Available data:
* * * * * * * * *
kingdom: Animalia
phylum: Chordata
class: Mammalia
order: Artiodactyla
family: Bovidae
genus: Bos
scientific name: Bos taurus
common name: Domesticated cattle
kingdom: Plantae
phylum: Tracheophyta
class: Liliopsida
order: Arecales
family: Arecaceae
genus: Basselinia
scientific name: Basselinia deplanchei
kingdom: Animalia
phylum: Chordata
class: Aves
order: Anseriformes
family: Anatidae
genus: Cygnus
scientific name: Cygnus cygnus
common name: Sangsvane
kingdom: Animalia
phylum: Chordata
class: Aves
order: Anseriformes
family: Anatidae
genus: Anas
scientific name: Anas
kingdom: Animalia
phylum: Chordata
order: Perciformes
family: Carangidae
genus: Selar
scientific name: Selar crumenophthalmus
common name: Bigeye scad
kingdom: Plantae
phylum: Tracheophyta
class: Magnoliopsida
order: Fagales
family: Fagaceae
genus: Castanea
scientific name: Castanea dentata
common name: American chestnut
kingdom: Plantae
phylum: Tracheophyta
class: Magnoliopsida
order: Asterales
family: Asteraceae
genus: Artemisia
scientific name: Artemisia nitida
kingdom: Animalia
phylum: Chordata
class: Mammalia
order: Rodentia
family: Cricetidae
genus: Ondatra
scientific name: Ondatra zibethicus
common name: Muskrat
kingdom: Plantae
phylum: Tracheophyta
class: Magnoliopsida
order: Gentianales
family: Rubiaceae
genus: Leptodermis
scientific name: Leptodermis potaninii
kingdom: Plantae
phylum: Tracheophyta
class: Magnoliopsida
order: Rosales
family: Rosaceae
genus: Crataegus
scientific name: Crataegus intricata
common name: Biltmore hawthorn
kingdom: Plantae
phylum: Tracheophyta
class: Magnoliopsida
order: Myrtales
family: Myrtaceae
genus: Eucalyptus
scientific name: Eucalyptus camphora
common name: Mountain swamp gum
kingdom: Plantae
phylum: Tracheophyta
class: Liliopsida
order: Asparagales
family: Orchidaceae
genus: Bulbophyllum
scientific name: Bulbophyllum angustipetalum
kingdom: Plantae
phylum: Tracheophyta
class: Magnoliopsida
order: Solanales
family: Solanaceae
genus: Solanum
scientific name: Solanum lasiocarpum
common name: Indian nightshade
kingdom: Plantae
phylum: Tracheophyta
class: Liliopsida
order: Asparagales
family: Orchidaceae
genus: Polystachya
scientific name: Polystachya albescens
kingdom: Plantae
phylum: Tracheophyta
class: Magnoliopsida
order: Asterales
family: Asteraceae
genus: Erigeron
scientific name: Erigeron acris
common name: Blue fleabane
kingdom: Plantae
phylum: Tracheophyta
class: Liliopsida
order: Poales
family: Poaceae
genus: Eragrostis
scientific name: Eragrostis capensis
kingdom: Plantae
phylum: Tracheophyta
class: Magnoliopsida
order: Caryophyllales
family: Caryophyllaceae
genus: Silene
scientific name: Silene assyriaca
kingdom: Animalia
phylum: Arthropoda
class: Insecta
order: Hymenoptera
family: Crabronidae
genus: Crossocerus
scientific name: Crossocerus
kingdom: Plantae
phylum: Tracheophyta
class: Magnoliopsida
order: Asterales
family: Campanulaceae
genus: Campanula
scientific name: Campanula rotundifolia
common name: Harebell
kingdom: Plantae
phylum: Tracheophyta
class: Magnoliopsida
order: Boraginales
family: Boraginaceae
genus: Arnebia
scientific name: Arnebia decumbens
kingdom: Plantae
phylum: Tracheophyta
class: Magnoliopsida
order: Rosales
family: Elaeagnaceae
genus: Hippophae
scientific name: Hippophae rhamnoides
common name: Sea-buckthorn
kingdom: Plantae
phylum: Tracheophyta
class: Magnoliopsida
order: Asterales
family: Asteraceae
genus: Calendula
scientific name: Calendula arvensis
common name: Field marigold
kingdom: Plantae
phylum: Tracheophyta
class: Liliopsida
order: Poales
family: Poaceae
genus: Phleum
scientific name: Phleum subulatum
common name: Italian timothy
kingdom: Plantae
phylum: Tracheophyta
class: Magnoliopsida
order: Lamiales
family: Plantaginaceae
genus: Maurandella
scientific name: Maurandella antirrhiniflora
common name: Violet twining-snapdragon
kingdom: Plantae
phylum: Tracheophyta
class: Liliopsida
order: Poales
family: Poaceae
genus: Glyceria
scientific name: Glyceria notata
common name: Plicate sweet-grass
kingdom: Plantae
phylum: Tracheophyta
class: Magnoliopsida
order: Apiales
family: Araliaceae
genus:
* * * * * * * * *
What the task asks: Lay out every line in the rows above as a two-column Markdown table headed Number and Line. Number the lines in order and leave out any blank ones.

Exercise response:
| Number | Line |
|---|---|
| 1 | kingdom: Animalia |
| 2 | phylum: Chordata |
| 3 | class: Mammalia |
| 4 | order: Artiodactyla |
| 5 | family: Bovidae |
| 6 | genus: Bos |
| 7 | scientific name: Bos taurus |
| 8 | common name: Domesticated cattle |
| 9 | kingdom: Plantae |
| 10 | phylum: Tracheophyta |
| 11 | class: Liliopsida |
| 12 | order: Arecales |
| 13 | family: Arecaceae |
| 14 | genus: Basselinia |
| 15 | scientific name: Basselinia deplanchei |
| 16 | kingdom: Animalia |
| 17 | phylum: Chordata |
| 18 | class: Aves |
| 19 | order: Anseriformes |
| 20 | family: Anatidae |
| 21 | genus: Cygnus |
| 22 | scientific name: Cygnus cygnus |
| 23 | common name: Sangsvane |
| 24 | kingdom: Animalia |
| 25 | phylum: Chordata |
| 26 | class: Aves |
| 27 | order: Anseriformes |
| 28 | family: Anatidae |
| 29 | genus: Anas |
| 30 | scientific name: Anas |
| 31 | kingdom: Animalia |
| 32 | phylum: Chordata |
| 33 | order: Perciformes |
| 34 | family: Carangidae |
| 35 | genus: Selar |
| 36 | scientific name: Selar crumenophthalmus |
| 37 | common name: Bigeye scad |
| 38 | kingdom: Plantae |
| 39 | phylum: Tracheophyta |
| 40 | class: Magnoliopsida |
| 41 | order: Fagales |
| 42 | family: Fagaceae |
| 43 | genus: Castanea |
| 44 | scientific name: Castanea dentata |
| 45 | common name: American chestnut |
| 46 | kingdom: Plantae |
| 47 | phylum: Tracheophyta |
| 48 | class: Magnoliopsida |
| 49 | order: Asterales |
| 50 | family: Asteraceae |
| 51 | genus: Artemisia |
| 52 | scientific name: Artemisia nitida |
| 53 | kingdom: Animalia |
| 54 | phylum: Chordata |
| 55 | class: Mammalia |
| 56 | order: Rodentia |
| 57 | family: Cricetidae |
| 58 | genus: Ondatra |
| 59 | scientific name: Ondatra zibethicus |
| 60 | common name: Muskrat |
| 61 | kingdom: Plantae |
| 62 | phylum: Tracheophyta |
| 63 | class: Magnoliopsida |
| 64 | order: Gentianales |
| 65 | family: Rubiaceae |
| 66 | genus: Leptodermis |
| 67 | scientific name: Leptodermis potaninii |
| 68 | kingdom: Plantae |
| 69 | phylum: Tracheophyta |
| 70 | class: Magnoliopsida |
| 71 | order: Rosales |
| 72 | family: Rosaceae |
| 73 | genus: Crataegus |
| 74 | scientific name: Crataegus intricata |
| 75 | common name: Biltmore hawthorn |
| 76 | kingdom: Plantae |
| 77 | phylum: Tracheophyta |
| 78 | class: Magnoliopsida |
| 79 | order: Myrtales |
| 80 | family: Myrtaceae |
| 81 | genus: Eucalyptus |
| 82 | scientific name: Eucalyptus camphora |
| 83 | common name: Mountain swamp gum |
| 84 | kingdom: Plantae |
| 85 | phylum: Tracheophyta |
| 86 | class: Liliopsida |
| 87 | order: Asparagales |
| 88 | family: Orchidaceae |
| 89 | genus: Bulbophyllum |
| 90 | scientific name: Bulbophyllum angustipetalum |
| 91 | kingdom: Plantae |
| 92 | phylum: Tracheophyta |
| 93 | class: Magnoliopsida |
| 94 | order: Solanales |
| 95 | family: Solanaceae |
| 96 | genus: Solanum |
| 97 | scientific name: Solanum lasiocarpum |
| 98 | common name: Indian nightshade |
| 99 | kingdom: Plantae |
| 100 | phylum: Tracheophyta |
| 101 | class: Liliopsida |
| 102 | order: Asparagales |
| 103 | family: Orchidaceae |
| 104 | genus: Polystachya |
| 105 | scientific name: Polystachya albescens |
| 106 | kingdom: Plantae |
| 107 | phylum: Tracheophyta |
| 108 | class: Magnoliopsida |
| 109 | order: Asterales |
| 110 | family: Asteraceae |
| 111 | genus: Erigeron |
| 112 | scientific name: Erigeron acris |
| 113 | common name: Blue fleabane |
| 114 | kingdom: Plantae |
| 115 | phylum: Tracheophyta |
| 116 | class: Liliopsida |
| 117 | order: Poales |
| 118 | family: Poaceae |
| 119 | genus: Eragrostis |
| 120 | scientific name: Eragrostis capensis |
| 121 | kingdom: Plantae |
| 122 | phylum: Tracheophyta |
| 123 | class: Magnoliopsida |
| 124 | order: Caryophyllales |
| 125 | family: Caryophyllaceae |
| 126 | genus: Silene |
| 127 | scientific name: Silene assyriaca |
| 128 | kingdom: Animalia |
| 129 | phylum: Arthropoda |
| 130 | class: Insecta |
| 131 | order: Hymenoptera |
| 132 | family: Crabronidae |
| 133 | genus: Crossocerus |
| 134 | scientific name: Crossocerus |
| 135 | kingdom: Plantae |
| 136 | phylum: Tracheophyta |
| 137 | class: Magnoliopsida |
| 138 | order: Asterales |
| 139 | family: Campanulaceae |
| 140 | genus: Campanula |
| 141 | scientific name: Campanula rotundifolia |
| 142 | common name: Harebell |
| 143 | kingdom: Plantae |
| 144 | phylum: Tracheophyta |
| 145 | class: Magnoliopsida |
| 146 | order: Boraginales |
| 147 | family: Boraginaceae |
| 148 | genus: Arnebia |
| 149 | scientific name: Arnebia decumbens |
| 150 | kingdom: Plantae |
| 151 | phylum: Tracheophyta |
| 152 | class: Magnoliopsida |
| 153 | order: Rosales |
| 154 | family: Elaeagnaceae |
| 155 | genus: Hippophae |
| 156 | scientific name: Hippophae rhamnoides |
| 157 | common name: Sea-buckthorn |
| 158 | kingdom: Plantae |
| 159 | phylum: Tracheophyta |
| 160 | class: Magnoliopsida |
| 161 | order: Asterales |
| 162 | family: Asteraceae |
| 163 | genus: Calendula |
| 164 | scientific name: Calendula arvensis |
| 165 | common name: Field marigold |
| 166 | kingdom: Plantae |
| 167 | phylum: Tracheophyta |
| 168 | class: Liliopsida |
| 169 | order: Poales |
| 170 | family: Poaceae |
| 171 | genus: Phleum |
| 172 | scientific name: Phleum subulatum |
| 173 | common name: Italian timothy |
| 174 | kingdom: Plantae |
| 175 | phylum: Tracheophyta |
| 176 | class: Magnoliopsida |
| 177 | order: Lamiales |
| 178 | family: Plantaginaceae |
| 179 | genus: Maurandella |
| 180 | scientific name: Maurandella antirrhiniflora |
| 181 | common name: Violet twining-snapdragon |
| 182 | kingdom: Plantae |
| 183 | phylum: Tracheophyta |
| 184 | class: Liliopsida |
| 185 | order: Poales |
| 186 | family: Poaceae |
| 187 | genus: Glyceria |
| 188 | scientific name: Glyceria notata |
| 189 | common name: Plicate sweet-grass |
| 190 | kingdom: Plantae |
| 191 | phylum: Tracheophyta |
| 192 | class: Magnoliopsida |
| 193 | order: Apiales |
| 194 | family: Araliaceae |
| 195 | genus: |